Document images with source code
╔══

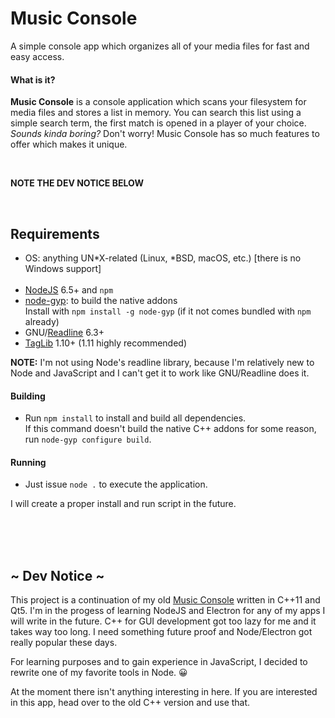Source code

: # Music Console

A simple console app which organizes all of your media files for fast and easy access.

#### What is it?

**Music Console** is a console application which scans your filesystem for media files and stores a list in memory. You can search this list using a simple search term, the first match is opened in a player of your choice.</br>
*Sounds kinda boring?* Don't worry! Music Console has so much features to offer which makes it unique.

</br>

**NOTE THE DEV NOTICE BELOW**

</br>

## Requirements

 - OS: anything UN*X-related (Linux, *BSD, macOS, etc.) [there is no Windows support]
</br></br>
 - [NodeJS](https://www.nodejs.org) 6.5+ and `npm`
 - [node-gyp](https://github.com/nodejs/node-gyp): to build the native addons </br>
   Install with `npm install -g node-gyp` (if it not comes bundled with `npm` already)
 - GNU/[Readline](http://ftp.gnu.org/gnu/readline/) 6.3+
 - [TagLib](https://taglib.github.io/) 1.10+ (1.11 highly recommended)

**NOTE:** I'm not using Node's readline library, because I'm relatively new to Node and JavaScript and I can't get it to work like GNU/Readline does it.

#### Building

 - Run `npm install` to install and build all dependencies. </br>
   If this command doesn't build the native C++ addons for some reason, run `node-gyp configure build`.

#### Running

 - Just issue `node .` to execute the application.

I will create a proper install and run script in the future.

</br></br></br>

## ~ Dev Notice ~

This project is a continuation of my old [Music Console](https://github.com/GhettoGirl/MusicConsole) written in C++11 and Qt5. I'm in the progess of learning NodeJS and Electron for any of my apps I will write in the future. C++ for GUI development got too lazy for me and it takes way too long. I need something future proof and Node/Electron got really popular these days.

For learning purposes and to gain experience in JavaScript, I decided to rewrite one of my favorite tools in Node. :grinning:

At the moment there isn't anything interesting in here. If you are interested in this app, head over to the old C++ version and use that.
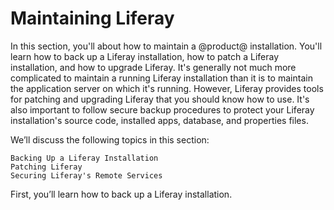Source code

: # Maintaining Liferay [](id=maintaining-liferay)

In this section, you'll about how to maintain a @product@ installation. You'll
learn how to back up a Liferay installation, how to patch a Liferay
installation, and how to upgrade Liferay. It's generally not much more
complicated to maintain a running Liferay installation than it is to maintain
the application server on which it's running. However, Liferay provides tools
for patching and upgrading Liferay that you should know how to use. It's also
important to follow secure backup procedures to protect your Liferay
installation's source code, installed apps, database, and properties files.

We’ll discuss the following topics in this section:

    Backing Up a Liferay Installation
    Patching Liferay
    Securing Liferay's Remote Services

First, you’ll learn how to back up a Liferay installation.
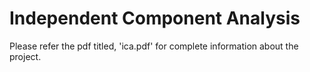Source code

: # Independent Component Analysis

Please refer the pdf titled, 'ica.pdf' for complete information about the project.
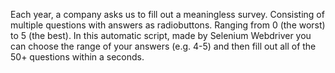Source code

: Each year, a company asks us to fill out a meaningless survey. Consisting of multiple questions with answers as radiobuttons. Ranging from 0 (the worst) to 5 (the best).
In this automatic script, made by Selenium Webdriver you can choose the range of your answers (e.g. 4-5) and then fill out all of the 50+ questions within a seconds.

╚══

▶ EXERCISE GOAL: Please give again the lines above between the line holding "learn how to back up a Liferay installation, how" and the line holding "the application server", inclusive, exactly as they are and with nothing added.

▶ SOLUTION TO THE PROBLEM:
learn how to back up a Liferay installation, how to patch a Liferay
installation, and how to upgrade Liferay. It's generally not much more
complicated to maintain a running Liferay installation than it is to maintain
the application server on which it's running. However, Liferay provides tools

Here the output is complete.